The next session of the sixteenth Ordinary General Assembly of the Synod of Bishops – the Synod on Synodality – will take place in October this year.


Bishops process into St. Peter’s Basilica at the Vatican Oct. 29, 2023, for a Mass marking the conclusion of the first session of the Synod of Bishops on synodality. (CNS photo/Vatican Media)

The General Secretariat of the Synod has announced that the session will begin with a two-day retreat from 30 September to 1 October, followed by three-and-a-half weeks of official discussions on 2–27 October.

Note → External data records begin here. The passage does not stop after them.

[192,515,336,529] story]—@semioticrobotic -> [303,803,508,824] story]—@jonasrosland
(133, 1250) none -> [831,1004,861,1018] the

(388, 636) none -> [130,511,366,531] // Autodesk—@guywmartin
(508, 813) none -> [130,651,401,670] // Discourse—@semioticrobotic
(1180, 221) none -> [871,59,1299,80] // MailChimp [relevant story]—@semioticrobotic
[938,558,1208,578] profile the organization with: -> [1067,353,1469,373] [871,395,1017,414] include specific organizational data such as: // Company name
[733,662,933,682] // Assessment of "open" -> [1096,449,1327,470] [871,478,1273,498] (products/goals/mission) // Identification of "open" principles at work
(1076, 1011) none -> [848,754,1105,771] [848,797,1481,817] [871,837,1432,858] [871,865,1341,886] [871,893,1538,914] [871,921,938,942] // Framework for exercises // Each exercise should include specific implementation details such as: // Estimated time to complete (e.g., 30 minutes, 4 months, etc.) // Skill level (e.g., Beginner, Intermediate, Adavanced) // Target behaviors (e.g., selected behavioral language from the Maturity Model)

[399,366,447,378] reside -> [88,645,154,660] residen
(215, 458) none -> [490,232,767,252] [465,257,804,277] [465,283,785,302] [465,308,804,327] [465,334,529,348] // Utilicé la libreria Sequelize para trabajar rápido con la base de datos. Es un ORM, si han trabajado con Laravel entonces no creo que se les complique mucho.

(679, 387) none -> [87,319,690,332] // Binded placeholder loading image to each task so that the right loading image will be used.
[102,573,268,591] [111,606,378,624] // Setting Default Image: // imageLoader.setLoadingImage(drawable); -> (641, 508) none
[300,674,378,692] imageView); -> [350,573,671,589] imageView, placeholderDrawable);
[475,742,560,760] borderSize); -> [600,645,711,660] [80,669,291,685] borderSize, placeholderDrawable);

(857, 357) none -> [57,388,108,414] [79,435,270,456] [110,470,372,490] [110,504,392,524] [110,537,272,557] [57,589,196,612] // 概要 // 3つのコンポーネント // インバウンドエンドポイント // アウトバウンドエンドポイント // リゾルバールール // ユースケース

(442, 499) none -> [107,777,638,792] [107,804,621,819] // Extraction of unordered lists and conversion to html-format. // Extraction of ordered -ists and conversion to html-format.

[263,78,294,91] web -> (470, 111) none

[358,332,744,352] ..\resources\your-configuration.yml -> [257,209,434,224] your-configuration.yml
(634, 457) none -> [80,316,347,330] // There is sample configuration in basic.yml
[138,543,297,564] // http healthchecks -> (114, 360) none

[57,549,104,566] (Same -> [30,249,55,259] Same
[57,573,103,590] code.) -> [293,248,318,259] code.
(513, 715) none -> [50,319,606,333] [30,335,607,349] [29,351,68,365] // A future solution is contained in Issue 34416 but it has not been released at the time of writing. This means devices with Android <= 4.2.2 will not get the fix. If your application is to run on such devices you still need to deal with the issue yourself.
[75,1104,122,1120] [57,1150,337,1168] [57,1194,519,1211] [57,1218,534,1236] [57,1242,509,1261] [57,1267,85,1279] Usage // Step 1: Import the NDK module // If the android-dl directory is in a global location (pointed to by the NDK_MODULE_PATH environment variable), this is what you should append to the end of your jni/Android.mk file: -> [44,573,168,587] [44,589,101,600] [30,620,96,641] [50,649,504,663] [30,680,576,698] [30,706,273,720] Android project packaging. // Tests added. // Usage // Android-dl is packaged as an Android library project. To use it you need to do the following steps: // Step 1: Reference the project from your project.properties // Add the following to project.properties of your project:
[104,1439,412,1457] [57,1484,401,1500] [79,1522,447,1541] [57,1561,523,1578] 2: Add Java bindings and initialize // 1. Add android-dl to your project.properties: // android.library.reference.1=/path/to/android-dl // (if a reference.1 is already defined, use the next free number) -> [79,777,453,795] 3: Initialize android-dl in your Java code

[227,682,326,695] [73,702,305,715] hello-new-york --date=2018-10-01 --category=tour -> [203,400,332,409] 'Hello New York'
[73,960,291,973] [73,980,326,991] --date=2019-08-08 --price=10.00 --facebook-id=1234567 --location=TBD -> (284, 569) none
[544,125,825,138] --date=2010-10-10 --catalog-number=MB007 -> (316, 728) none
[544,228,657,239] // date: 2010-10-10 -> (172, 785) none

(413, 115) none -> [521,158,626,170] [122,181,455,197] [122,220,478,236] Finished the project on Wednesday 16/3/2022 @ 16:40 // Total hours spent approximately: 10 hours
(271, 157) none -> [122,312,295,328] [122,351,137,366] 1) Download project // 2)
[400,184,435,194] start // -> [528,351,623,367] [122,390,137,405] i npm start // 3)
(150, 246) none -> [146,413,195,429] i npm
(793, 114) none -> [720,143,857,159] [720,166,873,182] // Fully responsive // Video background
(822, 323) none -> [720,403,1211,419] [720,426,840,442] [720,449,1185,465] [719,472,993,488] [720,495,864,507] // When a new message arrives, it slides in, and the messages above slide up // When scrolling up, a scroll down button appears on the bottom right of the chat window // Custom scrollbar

Delegates will address topics drawn from the synthesis report from last October’s session, with the 2024 discussions set to focus on the practice of synodality at all levels of Church life, according to the synod secretariat.

In a chirograph (a direct papal instruction) issued the same day, Pope Francis directed the secretariat and the Vatican’s dicasteries to coordinate ‘by mutual agreement’ a series of study groups to reflect on some of the synod’s themes.

It instructs ‘the dicasteries of the Roman Curia [to] collaborate, according to their respective specific competences, in the activity of the General Secretariat of the Synod, forming study groups that shall begin, following the synodal method, an in-depth study of some of the themes that emerged’.

The chirograph did not detail what the groups would study. Subjects where the synod delegates did not reach a consensus in the 2023 session were listed as ‘matters of consideration’ in the synthesis report, and included norms on priestly celibacy and the prospect of ordaining women to the diaconate.

Last month a Spanish nun who took part in the two most recent meetings of the Pope’s Council of Cardinals – the ‘C9’ – said that Francis was very much in favour of the female diaconate’ but was ‘still trying to understand how to put it into practice’.

Sr Linda Pocher, a Salesian theologian, contributed to two C9 meetings on the role of women in the Church. 

Speaking after the meeting on 5–6 February, Pocher said the Pope was already changing ways ‘of thinking and living the difference between ordained ministry and the baptismal priesthood, extending to all the baptised some rights that until recently belonged to bishops, priests, or religious’.